Dans la même région, il y avait des bergers qui vivaient dehors et
passaient la nuit dans les champs pour garder leurs troupeaux.
L’ange du Seigneur se présenta devant eux, et la gloire du Seigneur
les enveloppa de sa lumière. Ils furent saisis d’une grande crainte.
Alors l’ange leur dit : « Ne craignez pas, car voici que je vous
annonce une bonne nouvelle, qui sera une grande joie pour tout le
peuple :
Aujourd’hui, dans la ville de David, vous est né un Sauveur qui est
le Christ, le Seigneur.
Et voici le signe qui vous est donné : vous trouverez un nouveau-né
emmailloté et couché dans une mangeoire. »

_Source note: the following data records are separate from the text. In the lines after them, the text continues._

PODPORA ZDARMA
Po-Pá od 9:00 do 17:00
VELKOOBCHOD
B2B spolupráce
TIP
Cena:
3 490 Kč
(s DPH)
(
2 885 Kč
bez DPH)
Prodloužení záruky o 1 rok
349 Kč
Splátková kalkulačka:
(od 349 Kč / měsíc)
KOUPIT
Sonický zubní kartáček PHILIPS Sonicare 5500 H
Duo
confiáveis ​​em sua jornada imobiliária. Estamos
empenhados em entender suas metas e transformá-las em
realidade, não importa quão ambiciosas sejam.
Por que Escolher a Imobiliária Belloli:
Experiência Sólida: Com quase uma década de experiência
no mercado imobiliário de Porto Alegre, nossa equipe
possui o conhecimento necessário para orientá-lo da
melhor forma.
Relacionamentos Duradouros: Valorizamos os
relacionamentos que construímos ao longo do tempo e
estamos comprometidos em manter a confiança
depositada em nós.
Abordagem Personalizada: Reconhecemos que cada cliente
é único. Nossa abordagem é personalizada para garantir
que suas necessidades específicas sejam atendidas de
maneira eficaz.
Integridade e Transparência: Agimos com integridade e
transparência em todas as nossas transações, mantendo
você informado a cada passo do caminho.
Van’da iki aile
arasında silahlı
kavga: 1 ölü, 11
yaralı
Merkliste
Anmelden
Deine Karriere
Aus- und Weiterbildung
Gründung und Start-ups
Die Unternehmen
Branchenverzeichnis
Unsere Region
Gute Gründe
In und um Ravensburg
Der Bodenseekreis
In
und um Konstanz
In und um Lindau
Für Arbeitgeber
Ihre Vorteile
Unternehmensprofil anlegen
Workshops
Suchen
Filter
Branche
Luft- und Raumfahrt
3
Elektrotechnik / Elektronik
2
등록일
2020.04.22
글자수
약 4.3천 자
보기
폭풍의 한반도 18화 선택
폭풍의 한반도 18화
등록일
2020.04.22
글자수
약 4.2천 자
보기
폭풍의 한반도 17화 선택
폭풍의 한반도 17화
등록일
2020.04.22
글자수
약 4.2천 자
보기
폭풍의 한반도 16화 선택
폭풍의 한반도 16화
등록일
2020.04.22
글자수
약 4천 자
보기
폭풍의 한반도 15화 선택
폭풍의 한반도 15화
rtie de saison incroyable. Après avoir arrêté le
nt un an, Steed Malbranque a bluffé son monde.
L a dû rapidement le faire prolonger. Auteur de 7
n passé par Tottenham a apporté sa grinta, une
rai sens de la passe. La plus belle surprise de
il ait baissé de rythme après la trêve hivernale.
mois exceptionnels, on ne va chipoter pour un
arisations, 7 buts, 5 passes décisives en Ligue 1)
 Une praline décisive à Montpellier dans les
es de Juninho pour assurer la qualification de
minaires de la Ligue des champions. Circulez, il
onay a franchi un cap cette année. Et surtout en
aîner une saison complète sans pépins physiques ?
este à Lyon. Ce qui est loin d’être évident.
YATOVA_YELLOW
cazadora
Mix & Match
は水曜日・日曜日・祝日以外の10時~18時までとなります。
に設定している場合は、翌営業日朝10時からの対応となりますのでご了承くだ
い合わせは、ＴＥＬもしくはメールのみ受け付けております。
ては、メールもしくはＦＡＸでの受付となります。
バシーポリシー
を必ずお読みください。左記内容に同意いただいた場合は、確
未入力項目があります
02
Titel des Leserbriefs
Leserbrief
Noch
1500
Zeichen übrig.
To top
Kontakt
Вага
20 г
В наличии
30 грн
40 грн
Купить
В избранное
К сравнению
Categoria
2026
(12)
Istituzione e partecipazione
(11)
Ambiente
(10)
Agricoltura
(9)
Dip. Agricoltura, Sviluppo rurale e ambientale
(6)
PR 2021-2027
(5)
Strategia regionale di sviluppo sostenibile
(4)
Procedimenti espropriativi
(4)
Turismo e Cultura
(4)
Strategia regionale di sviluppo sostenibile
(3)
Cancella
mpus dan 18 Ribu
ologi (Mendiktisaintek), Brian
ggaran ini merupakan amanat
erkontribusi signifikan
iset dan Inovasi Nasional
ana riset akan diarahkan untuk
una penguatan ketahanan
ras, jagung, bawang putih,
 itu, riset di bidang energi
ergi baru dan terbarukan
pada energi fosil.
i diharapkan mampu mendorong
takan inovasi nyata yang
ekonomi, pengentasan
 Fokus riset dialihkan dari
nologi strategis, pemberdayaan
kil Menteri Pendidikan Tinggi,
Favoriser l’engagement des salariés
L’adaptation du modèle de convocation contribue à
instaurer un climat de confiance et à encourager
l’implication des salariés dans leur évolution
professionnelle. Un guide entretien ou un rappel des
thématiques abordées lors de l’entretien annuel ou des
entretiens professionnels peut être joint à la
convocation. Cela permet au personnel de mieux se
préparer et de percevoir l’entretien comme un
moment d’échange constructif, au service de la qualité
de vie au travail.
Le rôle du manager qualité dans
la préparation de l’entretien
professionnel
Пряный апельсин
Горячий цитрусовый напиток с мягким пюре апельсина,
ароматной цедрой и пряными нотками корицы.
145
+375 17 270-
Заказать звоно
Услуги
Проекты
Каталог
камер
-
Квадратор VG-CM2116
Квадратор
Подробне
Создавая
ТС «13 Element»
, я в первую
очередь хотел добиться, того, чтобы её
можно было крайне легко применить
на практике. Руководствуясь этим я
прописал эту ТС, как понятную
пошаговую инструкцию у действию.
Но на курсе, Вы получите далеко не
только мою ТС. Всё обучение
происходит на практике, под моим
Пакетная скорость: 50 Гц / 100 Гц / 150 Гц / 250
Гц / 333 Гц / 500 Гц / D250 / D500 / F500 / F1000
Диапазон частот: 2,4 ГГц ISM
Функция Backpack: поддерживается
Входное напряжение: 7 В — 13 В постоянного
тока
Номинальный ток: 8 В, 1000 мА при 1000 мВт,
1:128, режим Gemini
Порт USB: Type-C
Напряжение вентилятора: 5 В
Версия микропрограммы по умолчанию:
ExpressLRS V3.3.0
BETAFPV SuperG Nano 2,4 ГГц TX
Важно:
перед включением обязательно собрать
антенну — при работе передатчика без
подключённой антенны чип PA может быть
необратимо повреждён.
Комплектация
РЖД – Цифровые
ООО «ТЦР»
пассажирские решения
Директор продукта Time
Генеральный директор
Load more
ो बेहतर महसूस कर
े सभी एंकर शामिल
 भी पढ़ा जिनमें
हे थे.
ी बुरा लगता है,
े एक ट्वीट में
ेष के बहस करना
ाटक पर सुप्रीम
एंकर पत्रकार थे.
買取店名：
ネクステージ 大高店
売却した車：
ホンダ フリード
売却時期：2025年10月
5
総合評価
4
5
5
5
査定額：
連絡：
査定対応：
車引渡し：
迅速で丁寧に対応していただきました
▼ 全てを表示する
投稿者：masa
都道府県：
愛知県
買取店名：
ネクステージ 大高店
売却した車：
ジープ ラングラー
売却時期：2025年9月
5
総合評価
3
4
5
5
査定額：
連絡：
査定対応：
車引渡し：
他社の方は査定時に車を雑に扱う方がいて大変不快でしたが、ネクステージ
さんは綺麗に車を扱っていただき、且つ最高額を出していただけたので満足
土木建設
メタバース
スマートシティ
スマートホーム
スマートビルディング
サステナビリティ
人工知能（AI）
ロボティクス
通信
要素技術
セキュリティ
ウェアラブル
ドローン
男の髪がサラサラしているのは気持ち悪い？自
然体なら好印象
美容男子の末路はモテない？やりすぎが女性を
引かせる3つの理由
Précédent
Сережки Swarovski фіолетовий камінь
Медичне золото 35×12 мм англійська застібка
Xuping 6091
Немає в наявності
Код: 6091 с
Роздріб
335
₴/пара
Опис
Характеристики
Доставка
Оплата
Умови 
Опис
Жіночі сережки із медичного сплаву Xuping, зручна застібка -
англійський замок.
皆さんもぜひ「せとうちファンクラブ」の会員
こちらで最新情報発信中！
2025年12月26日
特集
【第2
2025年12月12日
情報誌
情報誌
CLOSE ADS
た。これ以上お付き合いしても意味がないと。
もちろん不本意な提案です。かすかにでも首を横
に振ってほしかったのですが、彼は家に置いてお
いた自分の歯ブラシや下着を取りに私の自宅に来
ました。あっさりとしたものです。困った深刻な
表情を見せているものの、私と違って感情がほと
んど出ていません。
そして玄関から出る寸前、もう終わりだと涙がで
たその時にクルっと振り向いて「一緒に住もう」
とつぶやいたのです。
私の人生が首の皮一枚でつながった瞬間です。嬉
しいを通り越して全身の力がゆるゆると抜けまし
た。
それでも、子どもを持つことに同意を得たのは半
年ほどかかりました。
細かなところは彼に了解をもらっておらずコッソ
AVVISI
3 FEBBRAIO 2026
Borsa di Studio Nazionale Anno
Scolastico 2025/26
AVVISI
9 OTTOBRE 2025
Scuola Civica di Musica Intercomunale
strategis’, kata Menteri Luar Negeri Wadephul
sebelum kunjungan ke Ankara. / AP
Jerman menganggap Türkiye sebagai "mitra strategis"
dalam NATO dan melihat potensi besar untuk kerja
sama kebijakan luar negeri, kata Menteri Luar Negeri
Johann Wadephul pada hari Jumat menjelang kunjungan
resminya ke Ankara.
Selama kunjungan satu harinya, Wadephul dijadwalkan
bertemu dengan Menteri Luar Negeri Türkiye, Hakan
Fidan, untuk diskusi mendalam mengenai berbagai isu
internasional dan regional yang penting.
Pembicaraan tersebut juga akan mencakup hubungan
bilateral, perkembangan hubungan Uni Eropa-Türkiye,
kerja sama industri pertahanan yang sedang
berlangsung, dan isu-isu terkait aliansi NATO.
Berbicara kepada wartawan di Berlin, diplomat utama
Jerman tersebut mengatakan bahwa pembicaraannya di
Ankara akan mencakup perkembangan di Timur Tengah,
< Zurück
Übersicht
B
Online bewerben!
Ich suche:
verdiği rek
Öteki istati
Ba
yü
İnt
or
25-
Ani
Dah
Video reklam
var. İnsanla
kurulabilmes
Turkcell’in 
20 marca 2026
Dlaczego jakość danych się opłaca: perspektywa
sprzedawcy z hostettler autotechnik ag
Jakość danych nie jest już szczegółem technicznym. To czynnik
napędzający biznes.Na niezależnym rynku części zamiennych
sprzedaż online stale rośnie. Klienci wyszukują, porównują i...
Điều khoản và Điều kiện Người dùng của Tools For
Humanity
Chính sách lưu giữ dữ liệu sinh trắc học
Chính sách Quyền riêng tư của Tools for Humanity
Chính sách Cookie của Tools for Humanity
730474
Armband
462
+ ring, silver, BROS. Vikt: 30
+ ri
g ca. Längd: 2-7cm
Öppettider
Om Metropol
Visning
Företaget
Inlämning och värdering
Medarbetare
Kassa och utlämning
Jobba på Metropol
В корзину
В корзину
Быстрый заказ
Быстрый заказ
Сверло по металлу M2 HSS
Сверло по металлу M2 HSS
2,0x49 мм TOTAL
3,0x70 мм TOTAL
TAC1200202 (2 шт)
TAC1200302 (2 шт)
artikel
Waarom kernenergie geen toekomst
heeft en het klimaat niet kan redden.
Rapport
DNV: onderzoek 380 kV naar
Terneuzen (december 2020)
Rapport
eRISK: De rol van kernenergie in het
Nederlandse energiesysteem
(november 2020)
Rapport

Et soudain, il y eut avec l’ange une troupe céleste innombrable, qui
louait Dieu en disant :
« Gloire à Dieu au plus haut des cieux, et paix sur la terre aux
hommes, qu’Il aime. »
oOo
Une chanson
Me revenaient en mémoire, ces derniers jours, les paroles d'une chanson
de Goldmann. Cette chanson est intitulée : « Entre gris clair et
gris foncé ». La mélodie en est plaisante, mais j’ai été frappé par
l’atmosphère désabusée qui se dégage des paroles de cette chanson. Je
vous cite simplement les premiers vers :
« Décolorés les messages du ciel / Fané, le rouge sang des enfers /
Souillé, taché, le blanc des étendards / Brûlé le vert éclatant de
l’espoir / Délavées, nos sages années / Entre gris clair et gris
foncé. »
L’auteur dit, à travers cette chanson, des choses importantes. Souvent,
d’ailleurs, les artistes expriment, en quelques vers, ou sur la toile
d’une peinture, ou dans un quelconque spectacle, ce qui est un sentiment
général de notre humanité d’aujourd’hui : un monde « entre gris clair et
gris foncé », où il n’y a plus ni blanc ni noir, ni vérité ni mensonge,
un monde, d’ailleurs, plus « gris foncé » que « gris clair ». C’est
banal, aujourd’hui, de dénoncer la morosité. Tous les journaux, tous les
discours le font. Rassurez-vous : cette nuit, je ne voudrais absolument
pas céder à cette mode. Mais, si nous avons choisi d’axer toute notre
célébration de Noël sur ce thème de l’espérance, c’est parce qu’elle
est, je crois indispensable à notre santé personnelle comme à la santé de
notre monde. Je voudrais dire comment, dans cette nuit qui est la nôtre,
il y a Jésus-Lumière. Dans la nuit où tout est gris, une petite lumière,
qui s’appelle l’Espérance, peut nous empêcher de nous perdre.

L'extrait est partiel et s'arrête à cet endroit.